Featured Project: SCEC
Through the Short-Cycle Evaluation Challenge (SCEC) iZone is developing a rigorous edtech research and evaluation process to help educators make informed decisions about technology tools that support teaching and learning, and guides edtech companies’ product development to be more relevant for NYC classrooms. Short-cycle evaluations are semester-long studies on edtech products used by teacher teams in their classrooms.
In each cycle, schools are matched with edtech companies whose products are designed to meet a specific need or issue identified by the teacher team. Throughout the process, teacher teams collaborate with edtech companies and researchers through workshops and school visits to improve their teaching practice and provide feedback on what’s working.
Short-Cycle Evaluation Challenge
In NYC Schools, educators may have access to hundreds of software products and licenses are typically renewed each year without reliable information about what works. We believe that school leaders need better information to decide what edtech products will be effective given this massive marketplace.
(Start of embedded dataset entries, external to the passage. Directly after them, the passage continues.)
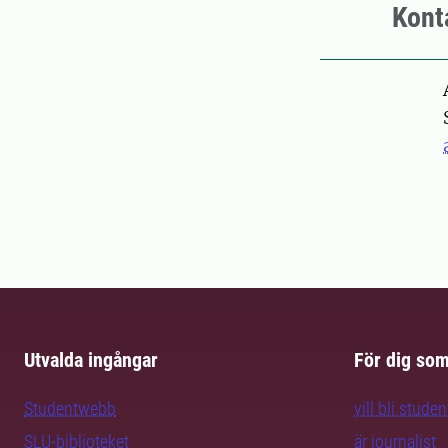
Kont
Pers
Utvalda ingångar
För dig so
Studentwebb
vill bli studen
SLU-biblioteket
är journalist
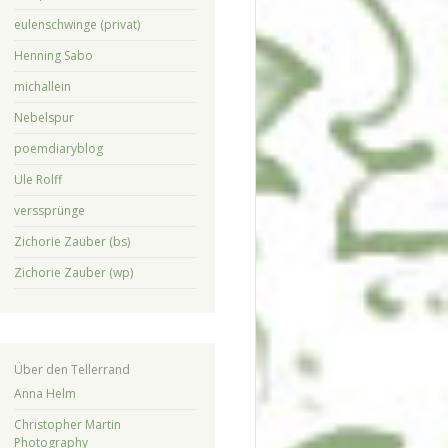
eulenschwinge (privat)
Henning Sabo
michallein
Nebelspur
poemdiaryblog
Ule Rolff
verssprünge
Zichorie Zauber (bs)
Zichorie Zauber (wp)
Über den Tellerrand
Anna Helm
Christopher Martin
Photography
Building on what we’ve learned from the Gap App Challenge, iZone launched the Short-Cycle Evaluation Challenge (SCEC) in 2014—a call for cutting-edge personalized learning tools and innovative teachers to evaluate who edtech products works for, when, and under what circumstances. SCEC matches school teacher teams with edtech companies to pilot new products that address the needs of their students. Educators gain news skills implementing technology and assessing what works in their classroom, and have the opportunity to shape edtech tools that solve real classroom needs.
Through SCEC, iZone is developing a new process for edtech piloting that is less intensive than Randomized Control Trials (RCTs) and more robust than product reviews. This new short-cycle process provides more timely information to educators and school leaders so they can make more informed decisions about implementing technology tools that support student achievement. Funded by the Bill and Melinda Gates Foundation, SCEC is one of seven national test-beds to design short-cycle edtech pilots.
Ready to apply to the SY 2016-17 cohort of SCEC? Read our blog post to learn more about the process and application.
- Nearly 100 educators and 24 edtech companies have participated in SCEC edtech pilots since school year 2014-15.
- School teams have piloted edtech tools to support personalized learning including assessing student mastery and delivering differentiated content depending on student needs.
- iZone is doing this work in partnership with the member institutions of the Learning Assembly.
Hear about the SCEC experience from educators and companies who have participated in these videos:
School Choice Design Challenge
Each year in NYC nearly 80,000 eighth-grade students apply to high school, choosing from more than 700 program options. While the NYC Department of Education has made significant efforts to provide students and families with training and resources to help them evaluate their school options, many still find it difficult to make a truly informed decision about where to apply.
To help families and students better navigate the high school application process, the iZone invited six edtech companies to design and create more user-friendly applications that would allow families to easily compare school options.
The School Choice Design Challenge (SCDC) was one of the first instances in the country where a public school district released data via an “application program interface” (API). API allows software programs to talk to each other, making school-level data easily available for our software developers to build out their school choice solutions.
The app deemed most helpful by a panel of New York City high school students was created by StartClass, a 4-year-old edtech company from California. FindTheBest allows students to easily make side-by-side comparisons of the city’s high schools based on a variety of characteristics — from parent reviews to SAT scores to morning start times.
Other apps developed as part of the contest allowed students to:
- Create their own avatars,
- Search for all schools on a particular subway line,
- Share lists of preferred schools with friends that can be worked on collaboratively,
- Attend live-streamed webinars with high school staff, and
- Use a “recommendation engine” that asks a series of questions and provides a list of “friendly suggestions” based on responses.
The SCDC launched on September 17, 2013 and concluded November 12, 2013 with a public demo night.